Based on your experience managing multiple labs in parallel in one of the busiest EP centers in the nation, what are the key elements of a successful new technology introduction?
I think it goes back to the original lab design — you want to make sure when you design the lab that you build it with maximum flexibility in the future both from a video connection and room standpoint, including where to place your booms, conduits to run cable, etc. Those kinds of things are really key in integrating any new technologies. EP is such a fast-growing field with a lot of new exciting technologies always rolling out, that you want to make sure that you plan for this when you build your lab, and that starts with the actual lab design.

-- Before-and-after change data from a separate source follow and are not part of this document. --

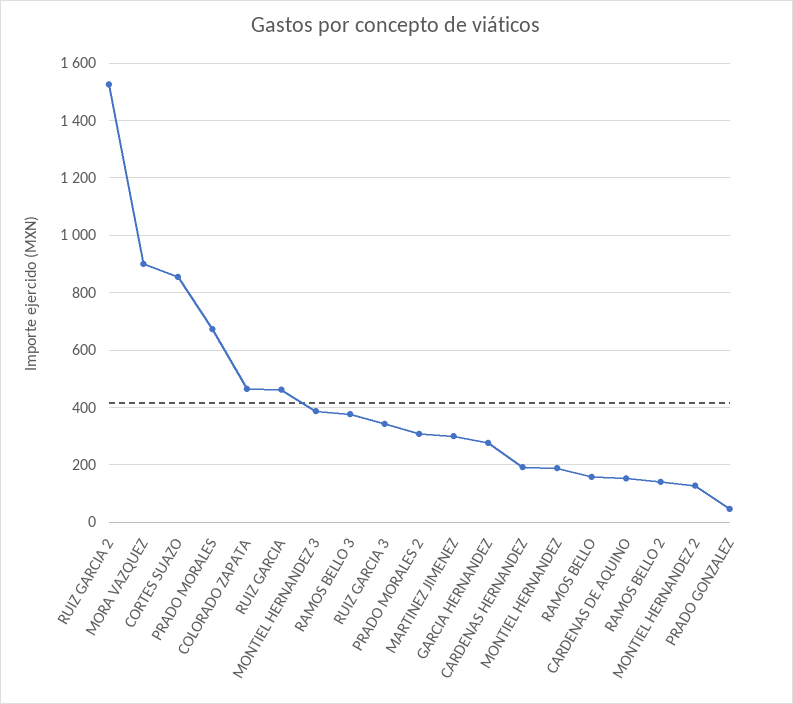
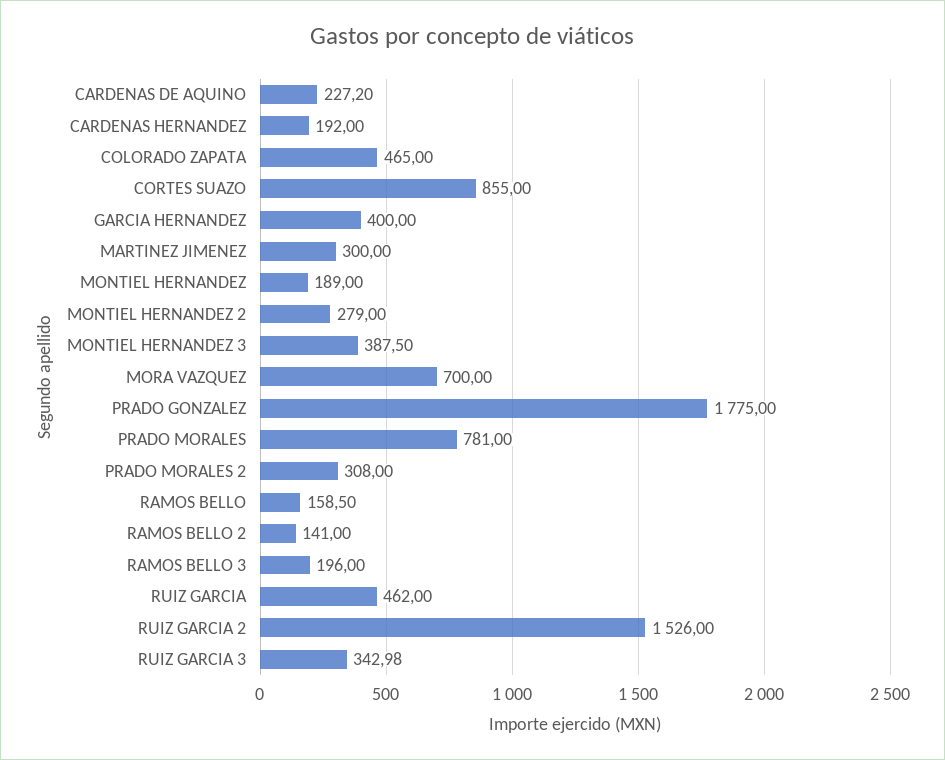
MORA VAZQUEZ: 900 -> 700
PRADO MORALES: 675 -> 781
RAMOS BELLO 3: 375 -> 196
GARCIA HERNANDEZ: 275 -> 400
CARDENAS DE AQUINO: 150 -> 227.2
MONTIEL HERNANDEZ 2: 125 -> 279
PRADO GONZALEZ: 50 -> 1775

The next consideration is workflow planning. You want to make sure that everybody involved understands the workflow and has gone through the workflow before you actually install the equipment. Therefore, you know where the equipment is going to go, and how it’s going to hook up to other systems.
Disclosures: The authors have no conflicts of interest to report regarding the content herein. Outside the submitted work, Matthew Dare reports personal fees for consulting from BioSig Technologies, Inc.
This article is published with support from BioSig Technologies, Inc.